Henrietta Freda Pillard Stone (September 3, 1888 – after 1946), known as Etta Pillard, was an American vaudeville and burlesque performer, in a dancing act with her husband George Stone during the 1910s and 1920s.

==Early life ==
Pillard was from Buffalo, New York, the daughter of John V. Pillard and Alvena Ahrens Pillard. She began her stage career in her teens.

==Career==
Pillard and Stone were a novelty dancing act billed as "Dancing Demons" in vaudeville and burlesque programs in the 1910s and 1920s. "As a dancing team, George Stone and Etta Pillard have no equal," reported a 1914 newspaper account. She appeared in The Social Maids, Artists and Models, The Wizard of Oz, The Ragdoll of Ragland, The Rose of Algeria, Babes in Toyland, Busy Little Cupid, and other musical shows. In the 1920s, Pillard and Stone starred in Flappers of 1925, and Flappers of 1926, and had their own company.
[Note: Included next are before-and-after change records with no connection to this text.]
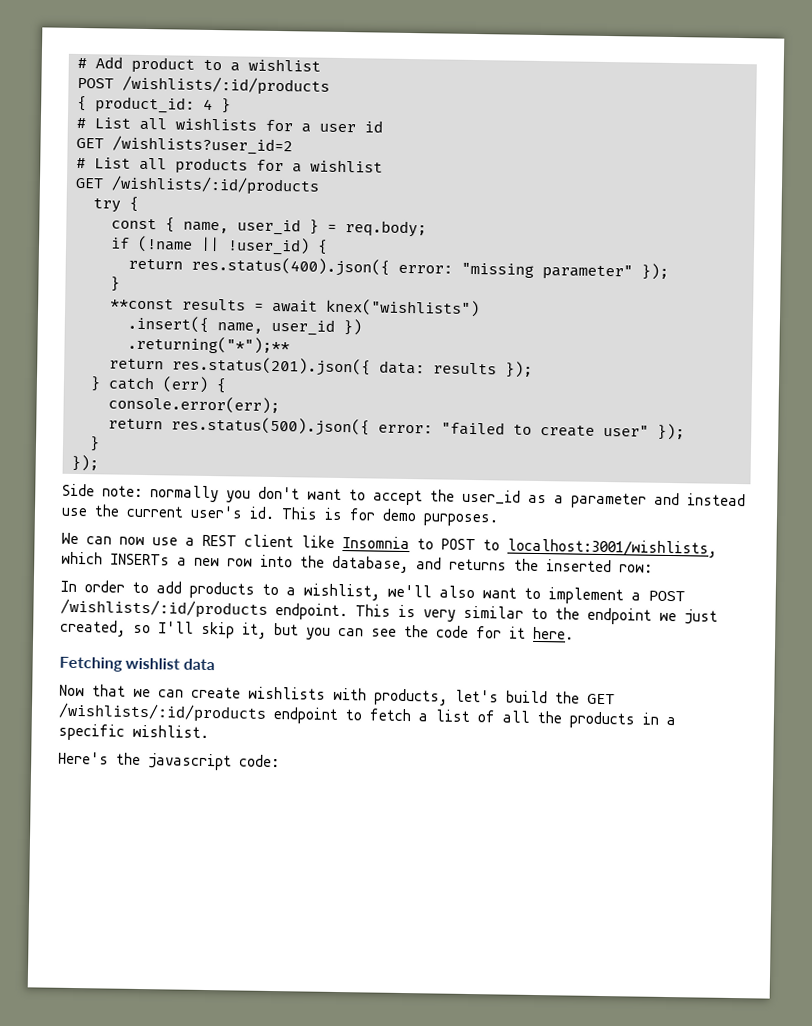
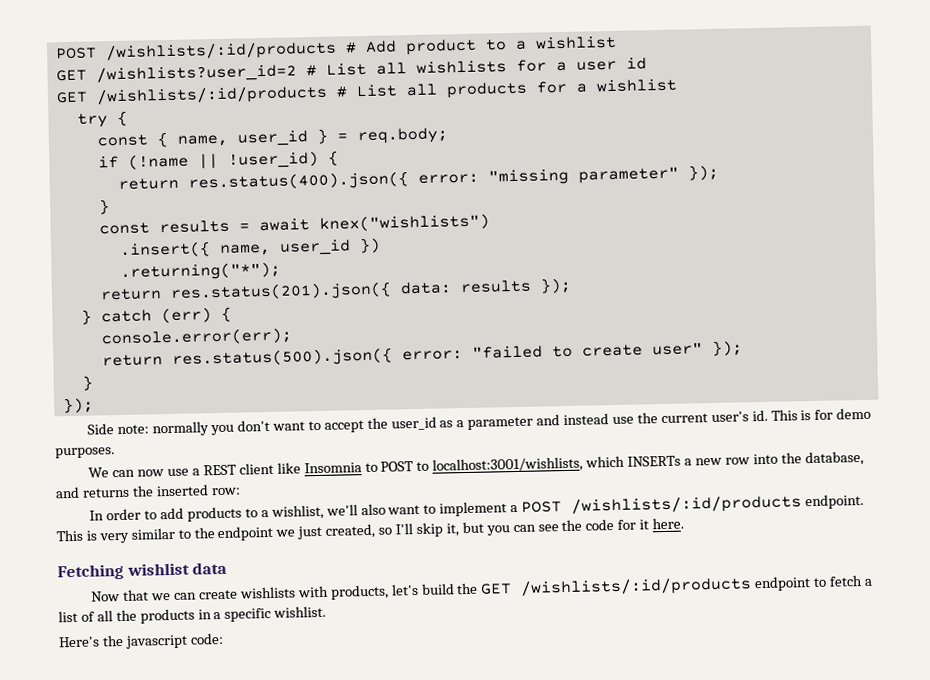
(77, 63) none -> [55,40,337,62] POST /wishlists/:id/products
[77,75,330,96] [77,95,231,114] POST /wishlists/:id/products // { product_id: 4 } // -> [55,63,297,84] GET /wishlists?user_id=2
[112,135,293,156] /wishlists?user_id=2 // -> [95,84,328,106] /wishlists/:id/products
[75,175,320,196] // GET /wishlists/:id/products -> (677, 85) none
[110,298,174,310] **const -> [98,222,150,235] const
[127,335,290,355] .returning("*");** -> [119,261,281,281] .returning("*");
Pillard was often described as "dainty", but her weight fluctuated enough for a 1913 newspaper to comment that "she blossomed into a heavyweight last year", before it described her reducing regimen of hot baths. She described the hard work of burlesque dancers in interviews, suggesting that "the burlesque managers would get better results, as much if not more money, and burlesque performers more enjoyment in their work, if there were not the deadly drag and drudgery of two shows a day." She also gave tips on dressing quickly, like a showgirl, by planning and assembling outfits ahead of time.
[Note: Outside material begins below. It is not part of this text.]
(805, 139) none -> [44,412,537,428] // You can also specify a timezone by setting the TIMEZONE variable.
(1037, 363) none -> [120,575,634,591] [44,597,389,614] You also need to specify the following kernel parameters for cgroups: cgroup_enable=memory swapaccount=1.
In the 1930s, George Stone ran a roadside cafe in Nassau County. After he died in 1939, Etta Pillard and her brother Jack ran Stone's Tavern, advertised as "the Show Place of Baldwin".

==Personal life==
Pillard married fellow vaudevillian George Stone in 1911. Her husband died in 1939. Etta Pillard Stone lived with her mother in Baldwin, New York until 1947.